Orange Alert by Don Pendleton

Orange Alert by Don Pendleton

Author:Don Pendleton
Language: eng
Format: epub
Publisher: Worldwide Library
Published: 2013-11-15T00:00:00+00:00


12

Bolan was the last to arrive, and Brognola watched him move to the open seat at the conference table.

“Are you hurt?”

“Just a little stiff.”

Brognola glanced across at Katey, who wore a small bandage on the top of her head where she parted her hair. “Your soft probe ended up being not so soft,” he said.

“They moved the strontium before we got there,” Bolan stated flatly.

“Which is where we can start,” Aaron Kurtzman said from his place at the head of the table.

He pointed a remote at the wall and pushed a button that simultaneously dimmed the overhead lights while causing a flat-screen wall monitor to appear. On the screen, a real-time map of the Atlantic Ocean was displayed, with tens of thousands of data points shown in various colors.

“Let’s hear from Akira,” Kurtzman said.

“Ocean traffic,” Tokaido said. “We’re using a process of elimination. The strontium went to Ireland to be processed into a dirty bomb. Let’s assume that’s already happened. Step two, get the bomb to its target, presumably the United States. With today’s security, you can’t get it here on an airplane. Therefore, it will come into Mexico, Canada or directly into the States via ship. These data points—” he motioned to the screen “—are vessels. Our job now is to find the right one.”

“How do you know we haven’t missed it?” Brognola asked. “It could already be at its destination.”

“I don’t think so,” Tokaido said. “The strontium was stolen in Georgia less than two weeks ago. Some of these data points are real-time. Also on this display are overlays of everything that left Ireland in the past week. For ships already at their destination we’re employing regression analysis. We’ll eventually find the most probable ship.”
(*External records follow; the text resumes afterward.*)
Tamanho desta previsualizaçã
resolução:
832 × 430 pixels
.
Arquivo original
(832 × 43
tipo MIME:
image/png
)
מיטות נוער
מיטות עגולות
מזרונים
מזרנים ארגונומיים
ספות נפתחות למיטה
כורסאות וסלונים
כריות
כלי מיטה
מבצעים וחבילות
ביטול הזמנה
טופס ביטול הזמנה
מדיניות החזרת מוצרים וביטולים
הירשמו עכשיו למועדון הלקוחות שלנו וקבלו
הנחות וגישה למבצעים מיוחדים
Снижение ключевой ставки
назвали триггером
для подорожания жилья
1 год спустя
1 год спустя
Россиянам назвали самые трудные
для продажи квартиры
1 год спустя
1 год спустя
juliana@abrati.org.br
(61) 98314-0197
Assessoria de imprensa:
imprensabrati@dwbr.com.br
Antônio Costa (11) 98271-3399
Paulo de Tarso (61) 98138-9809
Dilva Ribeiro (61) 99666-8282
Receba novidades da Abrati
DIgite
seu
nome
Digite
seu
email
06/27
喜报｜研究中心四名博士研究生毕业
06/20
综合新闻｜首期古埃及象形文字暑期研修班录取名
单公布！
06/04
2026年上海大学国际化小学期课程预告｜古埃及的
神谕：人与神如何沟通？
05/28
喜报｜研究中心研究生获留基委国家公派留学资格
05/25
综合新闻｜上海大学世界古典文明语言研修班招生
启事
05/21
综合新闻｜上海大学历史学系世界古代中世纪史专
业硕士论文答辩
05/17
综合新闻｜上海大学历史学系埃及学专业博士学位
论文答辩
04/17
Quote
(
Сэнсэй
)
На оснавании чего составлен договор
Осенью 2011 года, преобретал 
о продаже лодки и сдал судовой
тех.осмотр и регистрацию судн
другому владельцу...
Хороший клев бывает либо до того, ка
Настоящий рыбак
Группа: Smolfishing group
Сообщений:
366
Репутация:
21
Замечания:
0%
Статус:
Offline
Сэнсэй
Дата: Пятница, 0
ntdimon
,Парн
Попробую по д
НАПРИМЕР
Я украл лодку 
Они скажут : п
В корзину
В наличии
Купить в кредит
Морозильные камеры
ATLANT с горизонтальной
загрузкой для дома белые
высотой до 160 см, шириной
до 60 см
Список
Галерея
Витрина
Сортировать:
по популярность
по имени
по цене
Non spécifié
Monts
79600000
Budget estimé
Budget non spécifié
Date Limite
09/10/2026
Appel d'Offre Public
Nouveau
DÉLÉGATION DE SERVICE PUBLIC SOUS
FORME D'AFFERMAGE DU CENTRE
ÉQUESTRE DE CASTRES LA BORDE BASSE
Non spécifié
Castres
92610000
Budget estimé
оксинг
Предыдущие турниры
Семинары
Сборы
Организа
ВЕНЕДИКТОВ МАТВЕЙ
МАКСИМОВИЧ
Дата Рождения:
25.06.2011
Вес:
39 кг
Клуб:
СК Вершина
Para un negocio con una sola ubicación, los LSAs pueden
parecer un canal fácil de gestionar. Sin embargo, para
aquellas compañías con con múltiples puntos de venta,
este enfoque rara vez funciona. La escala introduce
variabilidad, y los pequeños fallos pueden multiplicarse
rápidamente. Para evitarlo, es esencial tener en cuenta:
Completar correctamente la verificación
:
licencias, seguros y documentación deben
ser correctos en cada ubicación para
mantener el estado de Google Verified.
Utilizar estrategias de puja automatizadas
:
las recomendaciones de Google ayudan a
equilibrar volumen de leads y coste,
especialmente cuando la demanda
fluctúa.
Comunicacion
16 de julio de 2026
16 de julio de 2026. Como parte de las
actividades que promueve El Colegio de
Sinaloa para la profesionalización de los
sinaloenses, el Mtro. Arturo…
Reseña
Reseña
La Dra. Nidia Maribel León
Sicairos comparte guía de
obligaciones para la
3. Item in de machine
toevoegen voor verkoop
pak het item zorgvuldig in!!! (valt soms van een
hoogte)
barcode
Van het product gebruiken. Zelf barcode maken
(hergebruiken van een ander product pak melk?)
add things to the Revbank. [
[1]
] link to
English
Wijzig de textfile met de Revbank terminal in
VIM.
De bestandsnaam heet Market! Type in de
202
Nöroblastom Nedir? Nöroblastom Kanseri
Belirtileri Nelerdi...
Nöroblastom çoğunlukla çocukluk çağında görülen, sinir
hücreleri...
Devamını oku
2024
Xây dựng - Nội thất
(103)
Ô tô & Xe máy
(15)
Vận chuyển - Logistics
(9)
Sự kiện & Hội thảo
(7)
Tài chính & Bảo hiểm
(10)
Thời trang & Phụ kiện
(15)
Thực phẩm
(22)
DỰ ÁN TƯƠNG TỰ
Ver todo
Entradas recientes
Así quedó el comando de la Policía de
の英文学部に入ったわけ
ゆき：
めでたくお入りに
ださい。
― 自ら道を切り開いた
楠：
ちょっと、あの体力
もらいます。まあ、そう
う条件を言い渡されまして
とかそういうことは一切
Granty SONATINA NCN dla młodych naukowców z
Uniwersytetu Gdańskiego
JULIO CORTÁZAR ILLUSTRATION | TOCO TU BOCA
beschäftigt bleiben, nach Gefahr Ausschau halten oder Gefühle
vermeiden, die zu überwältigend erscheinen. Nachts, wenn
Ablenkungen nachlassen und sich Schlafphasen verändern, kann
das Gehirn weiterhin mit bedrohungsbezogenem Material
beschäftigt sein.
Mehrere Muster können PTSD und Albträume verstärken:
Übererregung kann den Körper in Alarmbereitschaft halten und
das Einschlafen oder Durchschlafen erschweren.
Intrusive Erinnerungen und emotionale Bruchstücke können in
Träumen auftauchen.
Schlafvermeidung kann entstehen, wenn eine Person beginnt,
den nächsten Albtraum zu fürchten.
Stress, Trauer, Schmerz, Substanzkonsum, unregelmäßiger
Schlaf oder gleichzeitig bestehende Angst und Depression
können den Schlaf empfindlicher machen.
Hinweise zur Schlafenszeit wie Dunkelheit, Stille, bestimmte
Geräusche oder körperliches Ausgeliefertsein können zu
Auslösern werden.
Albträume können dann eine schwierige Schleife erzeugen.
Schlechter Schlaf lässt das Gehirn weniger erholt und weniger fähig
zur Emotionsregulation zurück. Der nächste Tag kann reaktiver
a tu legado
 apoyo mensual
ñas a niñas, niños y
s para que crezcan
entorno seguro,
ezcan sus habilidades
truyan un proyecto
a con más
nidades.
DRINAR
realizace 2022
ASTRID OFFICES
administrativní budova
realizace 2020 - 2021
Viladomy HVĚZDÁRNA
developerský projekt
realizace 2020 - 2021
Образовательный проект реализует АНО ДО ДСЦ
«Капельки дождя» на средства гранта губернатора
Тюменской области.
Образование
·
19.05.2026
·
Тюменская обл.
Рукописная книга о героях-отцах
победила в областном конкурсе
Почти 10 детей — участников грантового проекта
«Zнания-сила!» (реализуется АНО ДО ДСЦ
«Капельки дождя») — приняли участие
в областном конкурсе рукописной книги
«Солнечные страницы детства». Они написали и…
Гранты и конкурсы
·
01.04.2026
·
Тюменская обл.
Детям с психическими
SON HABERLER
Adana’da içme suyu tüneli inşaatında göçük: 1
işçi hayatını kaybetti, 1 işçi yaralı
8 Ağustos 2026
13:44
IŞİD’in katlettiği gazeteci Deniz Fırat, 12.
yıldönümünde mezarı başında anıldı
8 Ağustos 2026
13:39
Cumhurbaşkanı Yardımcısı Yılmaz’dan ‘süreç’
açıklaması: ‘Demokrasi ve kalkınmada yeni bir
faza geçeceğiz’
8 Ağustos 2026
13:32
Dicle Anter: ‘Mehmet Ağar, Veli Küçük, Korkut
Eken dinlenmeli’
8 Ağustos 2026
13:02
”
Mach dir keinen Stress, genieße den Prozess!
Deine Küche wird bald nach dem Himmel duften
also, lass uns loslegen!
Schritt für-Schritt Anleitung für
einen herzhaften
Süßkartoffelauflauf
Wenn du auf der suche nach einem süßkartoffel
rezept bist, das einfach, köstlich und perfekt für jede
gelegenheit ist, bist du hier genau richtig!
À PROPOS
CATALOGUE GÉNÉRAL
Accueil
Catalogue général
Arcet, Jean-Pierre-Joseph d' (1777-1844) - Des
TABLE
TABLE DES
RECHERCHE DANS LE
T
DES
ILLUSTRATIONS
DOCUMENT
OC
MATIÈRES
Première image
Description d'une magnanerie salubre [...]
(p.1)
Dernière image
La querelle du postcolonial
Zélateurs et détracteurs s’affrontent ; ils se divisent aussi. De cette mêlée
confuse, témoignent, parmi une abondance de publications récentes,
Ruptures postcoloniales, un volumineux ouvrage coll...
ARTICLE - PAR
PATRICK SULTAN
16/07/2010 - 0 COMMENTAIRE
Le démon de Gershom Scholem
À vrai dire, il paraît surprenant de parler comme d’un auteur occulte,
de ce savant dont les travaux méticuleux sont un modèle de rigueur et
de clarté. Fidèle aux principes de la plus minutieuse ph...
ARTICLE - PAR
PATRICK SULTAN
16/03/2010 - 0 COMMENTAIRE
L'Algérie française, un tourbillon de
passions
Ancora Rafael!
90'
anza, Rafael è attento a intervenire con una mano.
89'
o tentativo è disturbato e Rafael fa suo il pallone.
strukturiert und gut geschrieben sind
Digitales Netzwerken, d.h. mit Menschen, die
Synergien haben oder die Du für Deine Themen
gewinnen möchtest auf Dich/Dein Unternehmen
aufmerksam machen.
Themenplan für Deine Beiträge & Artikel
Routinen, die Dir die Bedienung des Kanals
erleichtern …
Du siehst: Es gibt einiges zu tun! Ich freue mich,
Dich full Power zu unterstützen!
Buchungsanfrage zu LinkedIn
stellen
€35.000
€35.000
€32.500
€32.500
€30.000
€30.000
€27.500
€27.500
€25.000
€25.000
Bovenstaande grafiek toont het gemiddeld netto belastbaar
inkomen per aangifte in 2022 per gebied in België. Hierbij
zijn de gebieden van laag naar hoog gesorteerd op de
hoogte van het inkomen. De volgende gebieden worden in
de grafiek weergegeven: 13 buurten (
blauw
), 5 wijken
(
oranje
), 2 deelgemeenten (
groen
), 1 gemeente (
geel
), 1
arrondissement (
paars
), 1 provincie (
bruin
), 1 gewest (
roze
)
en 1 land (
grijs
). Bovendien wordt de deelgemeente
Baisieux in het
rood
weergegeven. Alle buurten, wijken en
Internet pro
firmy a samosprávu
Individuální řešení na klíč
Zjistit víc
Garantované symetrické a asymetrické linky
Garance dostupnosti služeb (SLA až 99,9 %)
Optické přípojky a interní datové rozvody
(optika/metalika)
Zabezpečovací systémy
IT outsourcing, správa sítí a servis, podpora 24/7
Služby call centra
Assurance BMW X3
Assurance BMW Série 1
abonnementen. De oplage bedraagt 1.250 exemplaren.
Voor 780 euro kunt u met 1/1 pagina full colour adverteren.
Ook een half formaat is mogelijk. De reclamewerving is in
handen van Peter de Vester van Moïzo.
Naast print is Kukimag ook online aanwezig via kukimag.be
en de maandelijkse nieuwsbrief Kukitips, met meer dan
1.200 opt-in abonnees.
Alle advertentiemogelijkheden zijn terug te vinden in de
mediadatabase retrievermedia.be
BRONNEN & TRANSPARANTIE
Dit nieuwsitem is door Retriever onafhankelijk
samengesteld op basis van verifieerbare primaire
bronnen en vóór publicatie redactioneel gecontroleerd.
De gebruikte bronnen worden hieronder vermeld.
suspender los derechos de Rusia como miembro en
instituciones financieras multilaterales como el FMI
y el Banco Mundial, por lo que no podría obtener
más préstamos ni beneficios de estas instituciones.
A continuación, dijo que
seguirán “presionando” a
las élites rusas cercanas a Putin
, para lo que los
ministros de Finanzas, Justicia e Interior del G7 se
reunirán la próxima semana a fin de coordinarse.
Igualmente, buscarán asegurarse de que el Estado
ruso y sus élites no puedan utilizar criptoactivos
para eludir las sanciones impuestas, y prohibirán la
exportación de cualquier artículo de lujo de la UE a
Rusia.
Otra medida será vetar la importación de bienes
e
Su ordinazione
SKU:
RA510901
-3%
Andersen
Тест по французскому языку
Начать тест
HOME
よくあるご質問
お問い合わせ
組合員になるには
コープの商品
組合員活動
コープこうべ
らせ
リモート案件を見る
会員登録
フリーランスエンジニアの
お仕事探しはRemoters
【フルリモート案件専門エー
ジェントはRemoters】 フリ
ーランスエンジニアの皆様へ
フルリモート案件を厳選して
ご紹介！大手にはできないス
“Eventually,” Brognola said, “may not be soon enough.”

“Understood. We’re going as fast as we can.”

“Who owned the farm we hit?” Bolan asked.

“Dead end,” Carmen Delahunt answered. “We’ve already chased that to ground. Owned for ten years by a name that’s untraceable. Doesn’t exist. No link to either the North or South.”

“How about the paperwork I took?”

“Nothing there to help us locate the strontium. No shipping invoices or anything like that, but there were orders for supplies. It looks like Cypher is assembling a small army. Thirty, forty soldiers maybe.”

“A bit fewer after the night before last,” Adams said, looking across the table at Bolan.

Brognola frowned and asked, “How dangerous is the strontium? What’s the worst case that we’re facing here?”

“Not nuclear,” Tokaido said. “Dirty bombs are referred to as weapons of mass disruption. The death and destruction caused by a dirty bomb going off is no greater than that of a conventional explosion. The disruption occurs because the area becomes contaminated, people have to be evacuated and, before the site can be used again, EPA personnel have to clean the place up.”

“How bad is that?”

Tokaido shrugged. “In rural settings, not bad at all. Scrape away a few feet of the earth, bury it at sea, and it degrades over time with insignificant ecological impact. In a city it’s much worse because concrete and granite absorb and retain radiation.